Source passage>
----------
CS140 Midterm 2 Grading Guide

Written Exam

(12 points)
- 2 points each for parts a and b.
- 4 points each for parts c and d.
- For parts a and b deduct 1 point for having extraneous constants or terms (e.g., O(5n²) or O(n + n²).
- For part c the answer should include some reference to the fact that T(50) for Algorithm 1 is around 12000-13000 and that T(50) for Algorithm 2 is above 50000. If they just say that the constants dominate the computation, that should get 2/4 points. They need to "prove" that the constants dominate the computation by computing T(50) for each of the two algorithms. If the student answers that Algorithm 2 is better because its Big-O running time is less, than there should be no credit for part c.
- For part d the reason must reference the Big-O notations computed in parts a and b. Deduct 1 point for not referring to the Big-O running times (they don't have to explicitly say Big-O, but they must indicate what the Big-O running times were). If they mis-compute the Big-O running times for Algorithms 1 and 2 and their miscomputation has Algorithm 1 being faster than Algorithm 2, then give them full credit in part d if they say Algorithm 1 is faster than Algorithm 2.
(14 points) 2 points for each question
1. (2 points) (a) 0 for anything else
2. (2 points) (h) 1 point for e (set), 0 for anything else
3. (2 points) (c) 1 point for b (list), 0 for anything else
4. (2 points) (f) 0 points for anything else else
5. (2 points) (a) 1 point for either b (list) or c(deque), 0 for anything else
6. (2 points) (b) 0 points for anything else
7. (2 points) (d) 0 points for anything else
(10 points) 1 point for each answer
(6 points)
1. 2 points, all or nothing for dangling pointer
2. 4 points, the important point they need to make is that the dangling pointer, name2, has overwritten the memory pointed to by p and hence the call to p->sourceFile->open is likely to seg fault. Use your judgement to award partial credit.
(8 points) 1 point for each answer. If the student answered by giving the times for an individual operation (e.g., O(log n) for a map's find/insert rather than O(n log n)) then award half credit.
(10 points)
1. 5 points for identifying the copy of the firstnames set as being the source of the inefficiency. Anything else should probably get 0 points unless you see a compelling reason to award partial credit.
2. 5 points for using either of the two techniques in the answer key to correct the inefficiency. Also award full credit if the student uses another technique to eliminate the copy that works correctly. It's going to be hard to award partial credit if the student missed part a.
(12 points)
----------
Material>
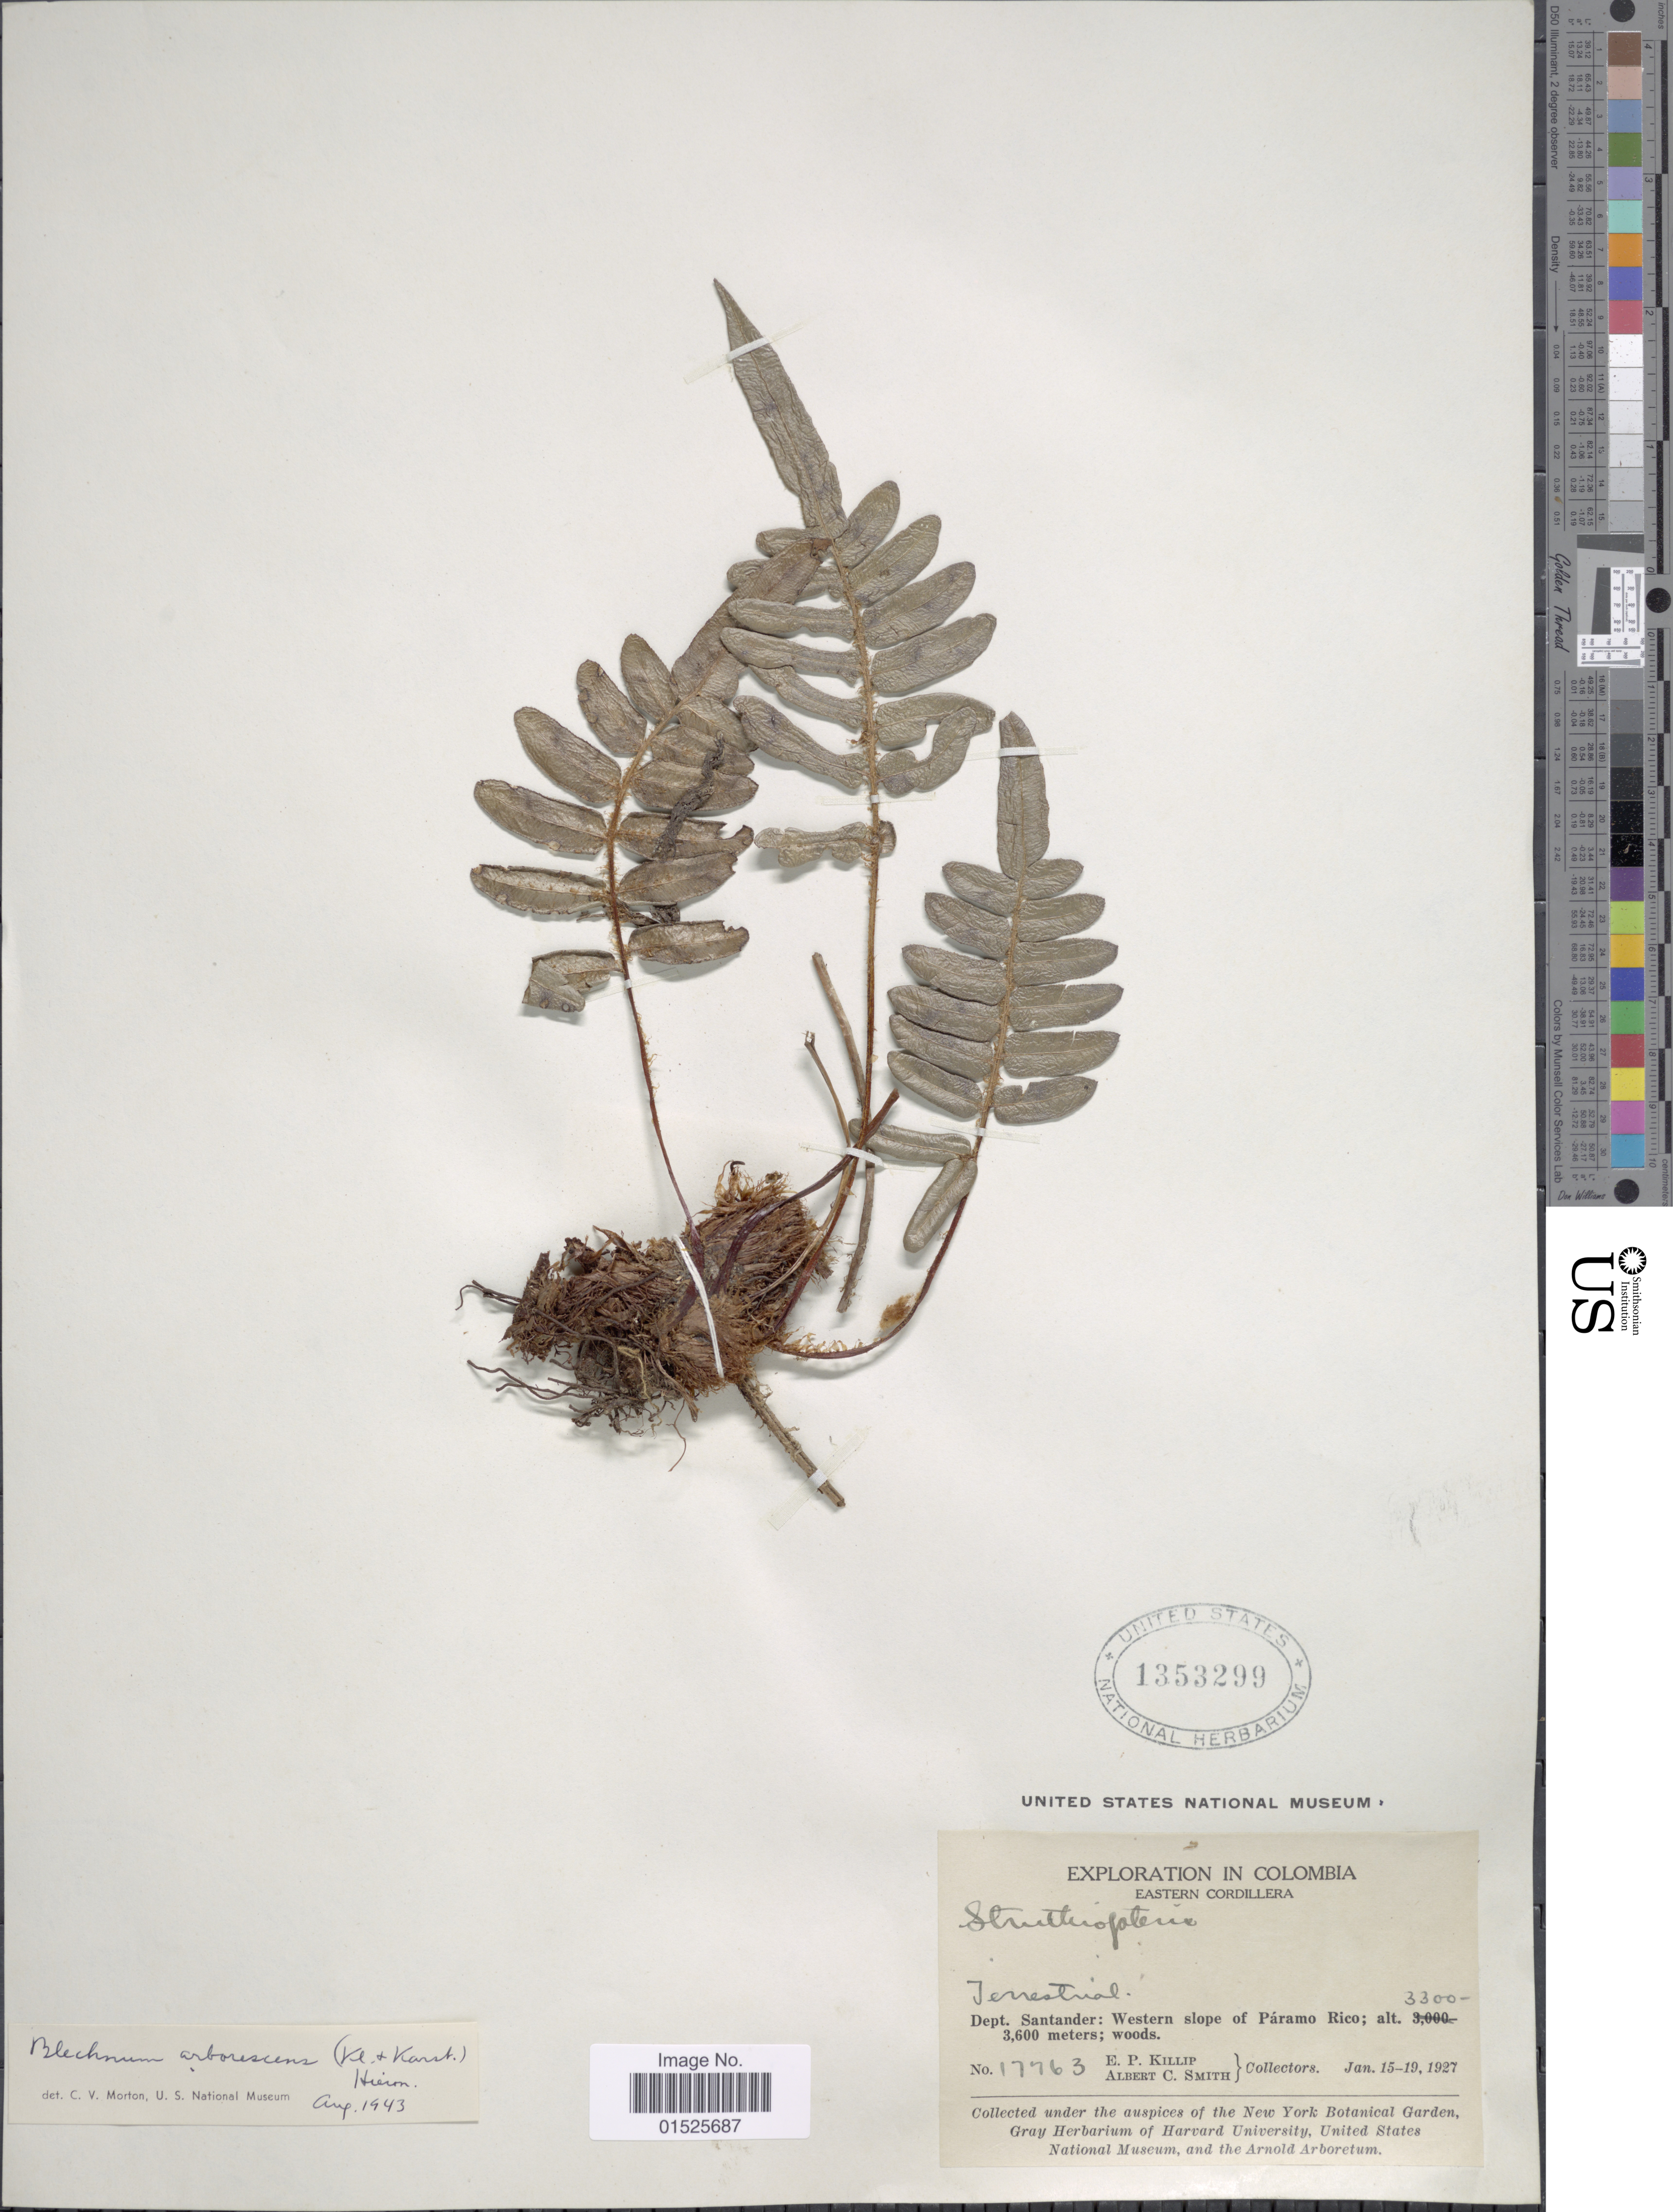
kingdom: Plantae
----------
Directions>
#1 Repeat the stretch of the grading guide from "- 4 points each" through "for part c.".
#2 Pick up the grading guide where it stops and write the next part.

The answers>
#1
- 4 points each for parts c and d.
- For parts a and b deduct 1 point for having extraneous constants or terms (e.g., O(5n²) or O(n + n²).
- For part c the answer should include some reference to the fact that T(50) for Algorithm 1 is around 12000-13000 and that T(50) for Algorithm 2 is above 50000. If they just say that the constants dominate the computation, that should get 2/4 points. They need to "prove" that the constants dominate the computation by computing T(50) for each of the two algorithms. If the student answers that Algorithm 2 is better because its Big-O running time is less, than there should be no credit for part c.

#2
1. (5 points for the diagram. One point each for currentNode, nextNode, Nancy->prev, Nancy->next, and Sarah->prev having the correct values. Deduct one point for any other pointer that is incorrect but don't deduct more than 5 points total.
2. (2 points) all or nothing for statement 5 being the seg faulting statement
3. (2 points) for being able to properly describe what the seg faulting statement is doing. If the student chooses a statement other than statement 5 as the seg faulting statement, then give the student full credit for correctly stating what that statement is trying to do. Here is what each statement is trying to do:
  - statement 1: Make nextNode point to Sarah's node
  - statement 2: Make Nancy's prev pointer point to Ben's predecessor node, or NULL (both answers are acceptable).
  - statement 3: Make Nancy's next pointer point to Ben's node
  - statement 4: Make Sarah's prev pointer point to Ben's node
  - statement 6: Make Ben's next pointer point to Sarah's node
4. ( 3 points): You will need to use your judgement in awarding partial credit. You should deduct 1-2 points if you find the code really difficult to read.
(10 points): 1 point each for:
- 4 points: The 4 list nodes pointing to the correct Person objects
- 1 point: The lastPerson pointer pointing to winnie
- 1 point: The newPerson pointer pointing to winnie
- 4 points: The 4 bestFriend pointers pointing to the correct Person objects (mickey's bestFriend pointer should be NULL)
Use your judgement to deduct points if things are incorrectly drawn, such as missing sentinel nodes, Person objects being mis-drawn, etc.

Coding Exam

Codes
1. -3: forgot to pass the lists by reference, thus not allowing the original codes list to be modified.
2. -1: uninformative variable names
3. -5: making multiple passes through the codes list, resulting in an O(n²) algorithm, rather than a single pass through the codes list, which results in an O(n) algorithm.
4. -3: comparing the used codes and outstanding codes iterators for equality rather than comparing their de-referenced contents. If the used codes iterator is named used_iter and the outstanding codes iter is named outstanding_iter, then the comparison must be (*used_iter == *outstanding_iter), not (user_iter == outstanding_iter)
5. -1: the function should return when the used codes list is exhausted. Since the used codes list is a subset of the outstanding codes list, it is guaranteed that the used codes list will be exhausted either before or at the same time as the outstanding codes list.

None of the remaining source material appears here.